Trumps machtbewusster Meister der Apokalypse
ANALYSE Der erzkonservative Präsidentenberater Steve Bannon will die globale Elite entmachten und eine Rückkehr zum Nationalstaat. Sein Einfluss ist groß.
WASHINGTON Es ist ein Film voller apokalyptischer Bilder. Dunkle Sturmwolken ziehen auf, gläserne Bürotürme stürzen ein. „Es muss Phasen geben, in denen wir uns des Alten entledigen“, kommentiert ein Sprecher die Verwüstung.
Als Steve Bannon den Streifen mit dem Titel „Generation Zero“drehte, waren seit der Finanzkrise gerade mal zwei Jahre vergangen. Die Pleite der Investmentbank Lehman Brothers, so lautete die Kernbotschaft seines Films, bedeute viel mehr als einen Crash an der Wall Street, nämlich einen Wendepunkt der Geschichte, ebenso chaotisch wie notwendig. Nach Bannons Theorie wiederholen sich alle 80 bis 100 Jahre Momente, in denen die alte Ordnung zertrümmert und der Grundstein für eine neue gelegt wird. Amerikas Unabhängigkeitskriege, der Bürgerkrieg zwischen Nord- und Südstaaten, die Große Depression: Um einen Einschnitt ähnlicher Größenordnung habe es sich bei der Finanzkrise gehandelt.
Als der düstere Film produziert war, wurde er zum ideologischen Rüstzeug der Tea-Party-Bewegung, jener rechten Rebellen, die in ihrer Analyse bisweilen ganz ähnlich klangen wie linke Kritiker des Systems. Vom Sozialismus für Reiche und Kapitalismus für den großen Rest ist in „Generation Zero“die Rede: Verantwortungslose Banker hätten am Glücksrad gedreht, wohl wissend, dass der Steuerzahler mit Rettungspaketen einspringen würde, falls es schief ging. Schon damals prägte Bannon die Metapher von den vergessenen Männern und Frauen, die Donald Trump später in seine Wahlkampfreden einflechten sollte. Nur war er damals noch ein obskurer Populist. Heute ist er Chefstratege im Weißen Haus, ein Strippenzieher, der den ersten Amtswochen des Präsidenten Trump seinen Stempel aufdrückt.

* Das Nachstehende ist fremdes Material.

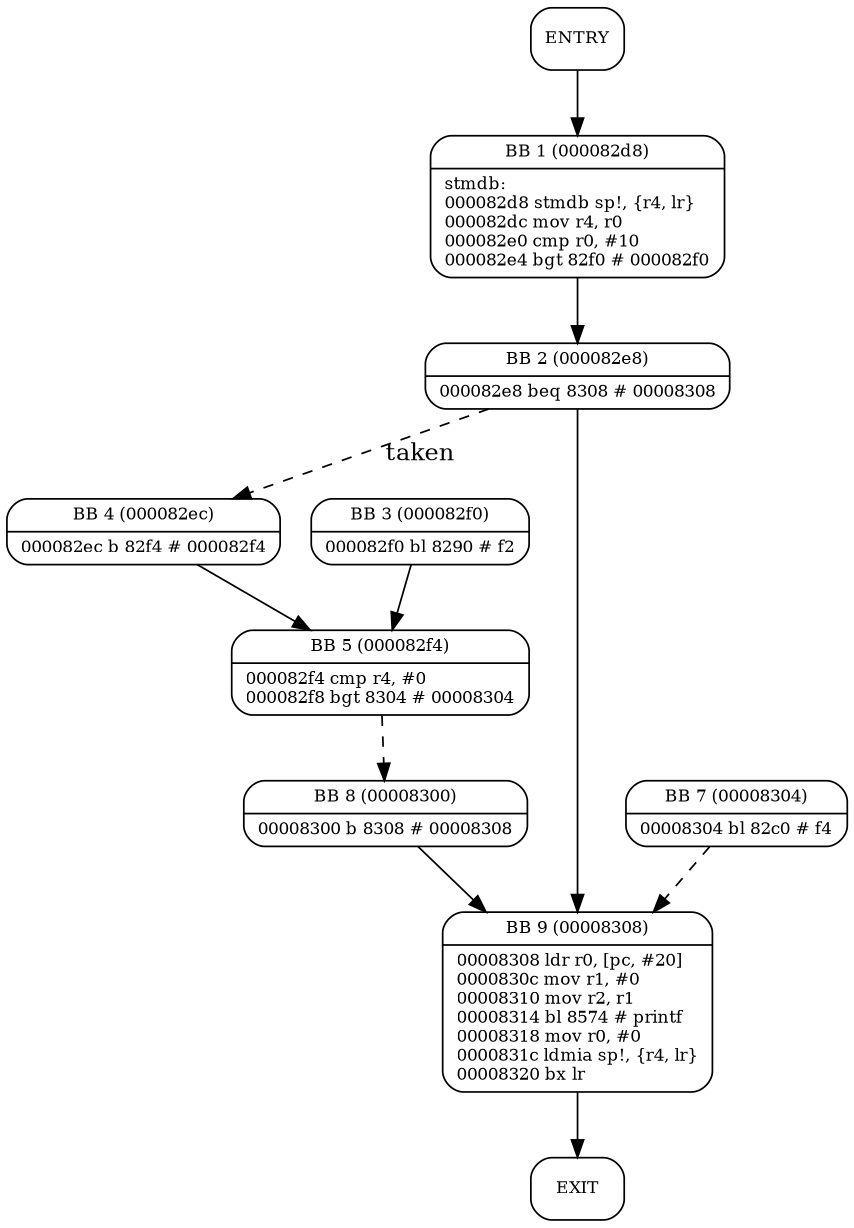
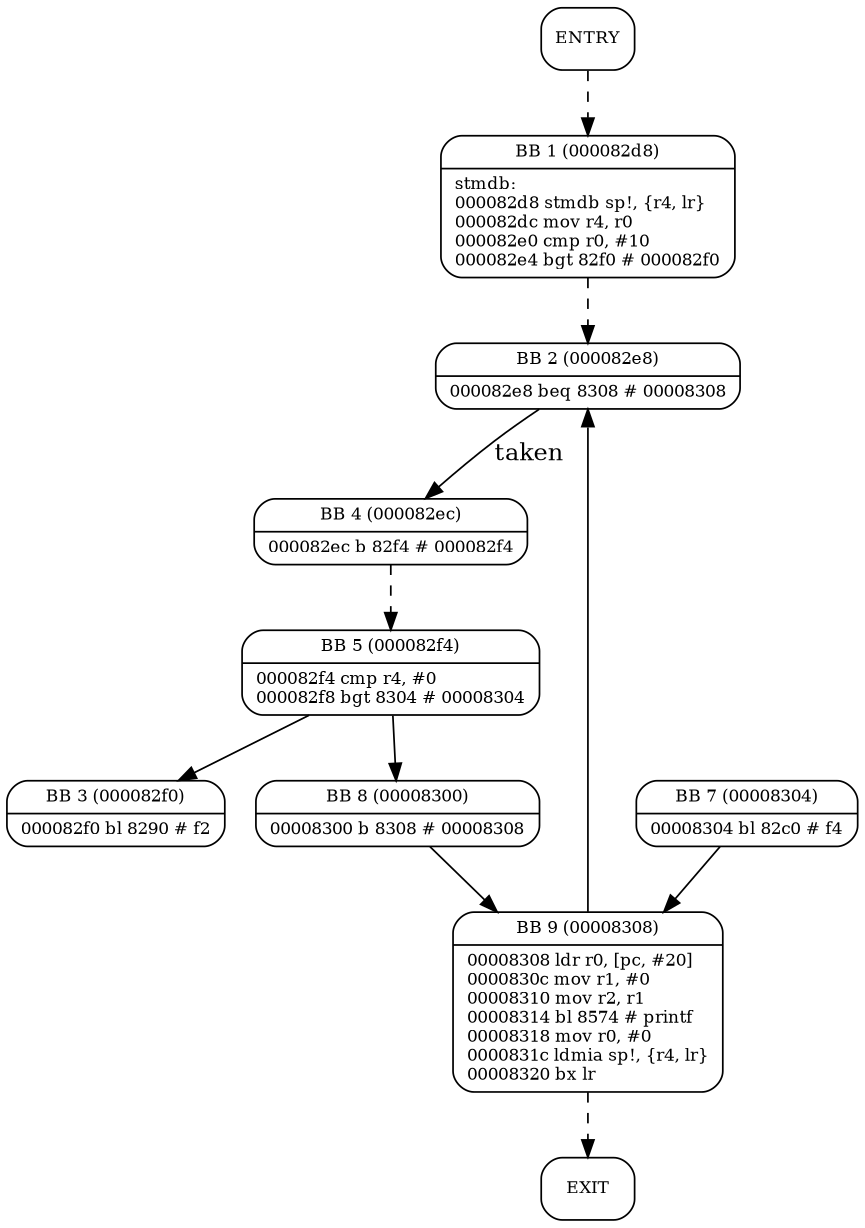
  digraph {
    node [fontsize=10 labeljust=l shape=Mrecord]
    edge [weight=4]
    n1 [label=ENTRY]
    n2 [label="{BB 1 (000082d8) | stmdb:\l000082d8    stmdb sp!, \{r4, lr\}\l000082dc    mov r4, r0\l000082e0    cmp r0, #10\l000082e4    bgt 82f0    # 000082f0\l }"]
    n3 [label="{BB 2 (000082e8) | 000082e8    beq 8308    # 00008308\l }"]
    n4 [label="{BB 3 (000082f0) | 000082f0    bl 8290    # f2\l }"]
    n5 [label="{BB 5 (000082f4) | 000082f4    cmp r4, #0\l000082f8    bgt 8304    # 00008304\l }"]
    n6 [label="{BB 4 (000082ec) | 000082ec    b 82f4    # 000082f4\l }"]
    n7 [label="{BB 9 (00008308) | 00008308    ldr r0, [pc, #20]\l0000830c    mov r1, #0\l00008310    mov r2, r1\l00008314    bl 8574    # printf\l00008318    mov r0, #0\l0000831c    ldmia sp!, \{r4, lr\}\l00008320    bx lr\l }"]
    n8 [label="{BB 8 (00008300) | 00008300    b 8308    # 00008308\l }"]
    n9 [label=EXIT]
    n10 [label="{BB 7 (00008304) | 00008304    bl 82c0    # f4\l }"]
-   n1 -> n2 [style=solid weight=1]
-   n2 -> n3
-   n3 -> n6 [label=taken weight=3 style=dashed]
-   n3 -> n7
-   n4 -> n5
-   n5 -> n8 [style=dashed]
-   n6 -> n5
-   n7 -> n9 [style=solid weight=1]
+   n1 -> n2 [style=dashed weight=1]
+   n2 -> n3 [style=dashed]
+   n3 -> n6 [label=taken weight=3]
+   n7 -> n3
+   n5 -> n4
+   n5 -> n8
+   n6 -> n5 [style=dashed]
+   n7 -> n9 [style=dashed weight=1]
    n8 -> n7
-   n10 -> n7 [style=dashed]
+   n10 -> n7
  }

Nicht nur, dass Bannon zum ständigen Mitglied im Nationalen Sicherheitsrat ernannt wurde, was George W. Bush seinem Politikstrategen Karl Rove ebenso verwehrte wie Barack Obama seinem Vordenker David Axelrod. In einem Duell mit dem Minister für Heimatschutz, schreiben US-Zeitungen, ließ er seine Macht bereits spüren. Als Trump verfügte, Bürger aus sieben Ländern mit muslimischer Bevölkerungsmehrheit vorläufig nicht mehr einreisen zu lassen, wies Bannon den verunsicherten Ex-General John Kelly an, den Bann auch dann anzuwenden, wenn einer der Betroffenen eine unbefristete Aufenthaltsgenehmigung (Green Card) besitzt. Worauf Kelly erwidert haben soll, dass er nur einer direkten Order des Präsidenten folge. Es ist eine Episode, die zweierlei deutlich macht. Zum einen den Machtanspruch des Strategieberaters, zum anderen die Grenzen, an die er stoßen könnte. Besonnenere Köpfe wie Rex Tillerson und James Mattis, der Außen- und der Verteidigungsminister, könnten dem Brandstifter Paroli bieten.
Der Ex-Investmentbanker, der mit Anteilen an der TV-Sitcom „Seinfeld“reich wurde und später die rechte Internet-Platform „Breitbart“übernahm, formulierte sein Weltbild 2014 auf einer Konferenz des Vatikan. Früher, dozierte er, habe der Westen aus einer Ansammlung judäo-christlich geprägter Nationalstaaten bestanden, die eine humane Form des biblischen Kapitalismus praktiziert und kulturell homogene Gemeinwesen gefördert hätten. Dann aber habe die „Partei von Davos“(nach dem Austragungsort des Weltwirtschaftsforums) Globalisierung, Multilateralismus und Vielfalt gepredigt und so die moralischen Fundamente jener Welt untergraben. Ergo komme es beim fälligen Umsturz darauf an, die globale Elite zu entmachten und sich von Neuem auf den Nationalstaat zu besinnen.